CW: Explicit Language
What do we want from poetry? I ponder this in classic Oxford pretentiousness. The answer depends on time, place, and levels of loneliness. I probably read poetry mostly for its validating qualities, its ability to reflect my feelings back at me and declare them human. Beyond that, I read poetry to listen and attempt to understand experiences that aren’t my own. Empathy and learning are critical parts of a poem’s function, as well as holding up a mirror to my own emotions. For now then, I’d say I want poetry to make me a kinder person, more compassionate to myself and to others.
C+nto & Othered Poems is a poetry collection by Joelle Taylor, published in 2021 and winner of the T.S. Eliot Prize that year. In its preface, Taylor describes the work as “a book of silences”, and its main themes centre around butch lesbian identity, particularly in late twentieth-century London. The book is both “maze” and “personal history”, as well as an acknowledgement of “the crimes against the LGBT community”. It is both political critique and memoir: sharply historical, and yet at the same time deeply introspective. The intertwining of self and other, and self as other, is something Taylor has achieved in the most devastating way.
The collection is in four parts, entitled VITRINE, C+NTO, VITRINE REPRISE and O, MARYVILLE. The first and third are distinctly linked to each other, but all sections are interwoven through lexis and, in particular, the recurring themes of “face / eats / o / fist / body / lemniscate.” The physicality of the book, especially the centrality of the body, turn the poems into bones of the same skeleton. The body itself is “always falling” through the lines, under “hormonal seas”, or repeatedly surfacing “out of the wreckage”. This physical intensity stays throughout the collection, fluctuating across urgent defiance and utter vulnerability. The necessity of this is something Taylor punctuates from the preface to the last word: the constant struggle to feel safe in a world with men, who could “explode when you least expect it.”

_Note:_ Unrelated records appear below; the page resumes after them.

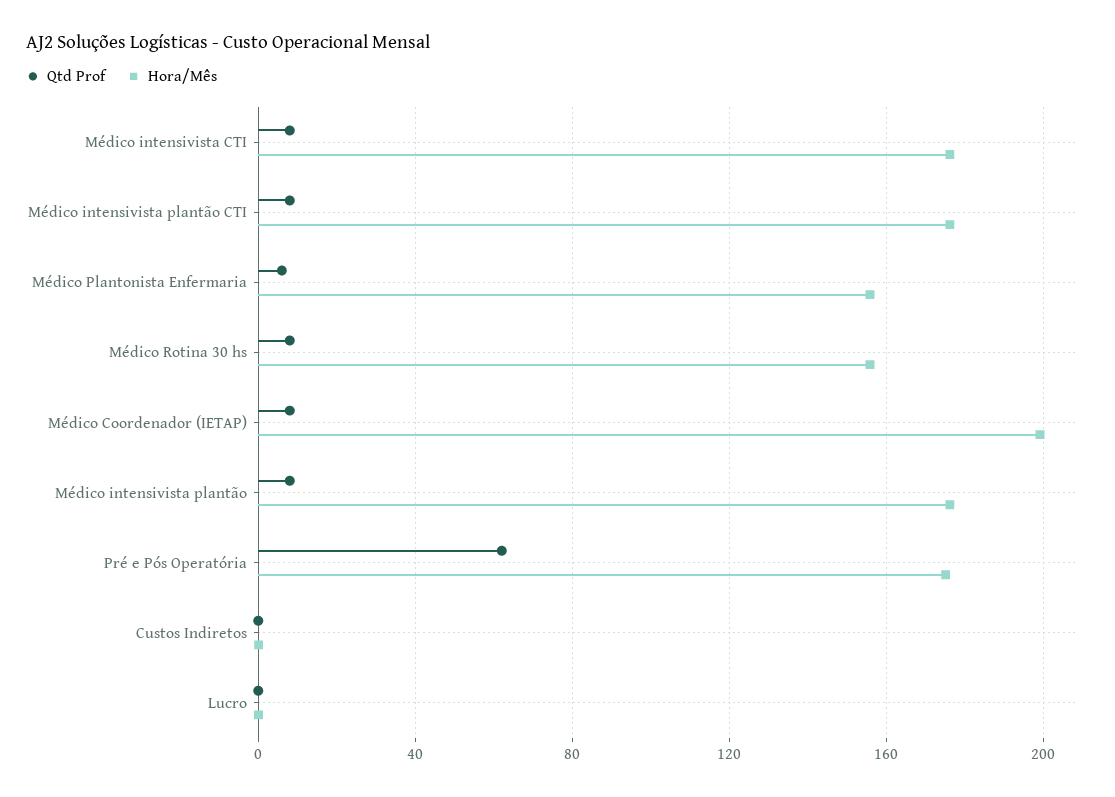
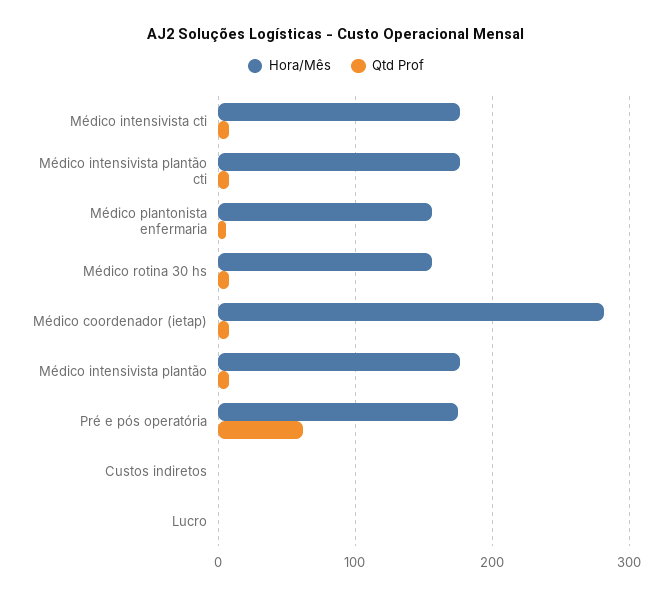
Hora/Mês, Médico Coordenador (IETAP): 200 -> 280

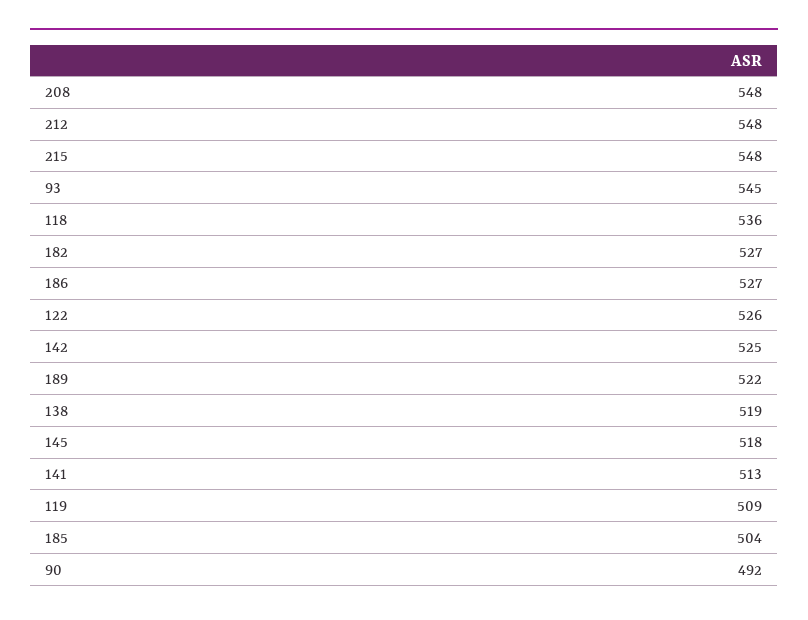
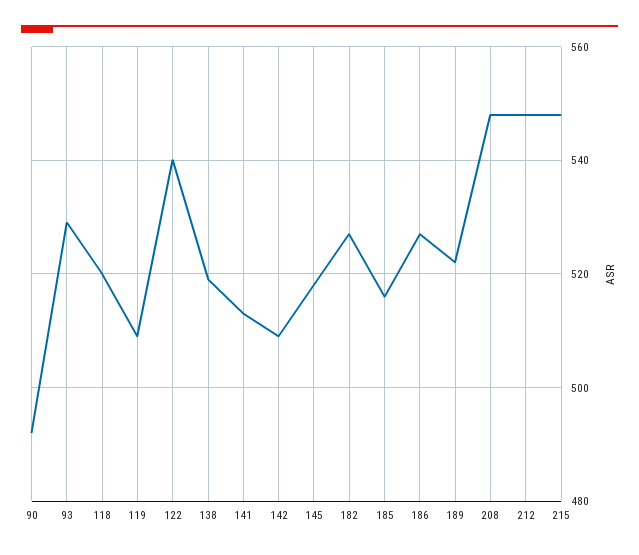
93: 545 -> 530
118: 536 -> 520
122: 526 -> 540
142: 525 -> 510
185: 504 -> 515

Beyond the immediacy of the book, there is also a narrative grounded in historical experience. Taylor provides a glossary for the work which demonstrates just this. She not only lists the meaning of a variety of slang terms, but also specific locations rooted in her memory. This includes The Lighthouse – a London based centre and hospice for those with HIV or AIDS (opened in 1986 and closed in 2015). It also encompasses the names of London lesbian clubs and bars prominent during the 80s/90s. On top of these localised terms are definitions for Taylor’s own slang, such as ansisters – her own term for female ancestors. Through this careful attention to memory, the body of the book is placed in a known reality. Taylor’s characters (also based on real people) do not inhabit imagination; they exist in found spaces. They are born, broken and rebirthed in “old’bars, cruising grounds”, “fallopian corridors” and “Old Compton Street”, just as much as they are on the page.
Though all the sections break new ground, I am particularly moved, challenged, and inspired by the section C+NTO. This is in part due to the way Taylor performs the piece. As spoken word, it is even more earth shattering than the text. The title of this section is a play on words (drawing on cunt as a reference to female anatomy), as well as holding literary meaning. Furthermore, Cunto (as defined at the beginning of the book) is an inflection of the Latin cuntare, meaning to narrate, tell, or recount a story. I absolutely love this crossover. It centres the female body as the origin of story, birthing language and thus holding an immensity of power. In fact, this entire section runs thick with potency. From the violent entitling of each new verse as a “round”, to the stark images of “Christmas tunes looped in nooses”, Taylor spares nothing to capture the feeling of being othered. The section ends in sparse pages, with even more sparse and searing language, but I suggest watching her in performance for her heart-breaking variation upon these final words.
In summary, Taylor’s collection is an essential piece of work that celebrates community, even in the midst of its tearing apart. The agony is vital and its rawness unwavering. What we want from poetry is always in flux, but in terms of what we need, it is certainly Joelle Taylor.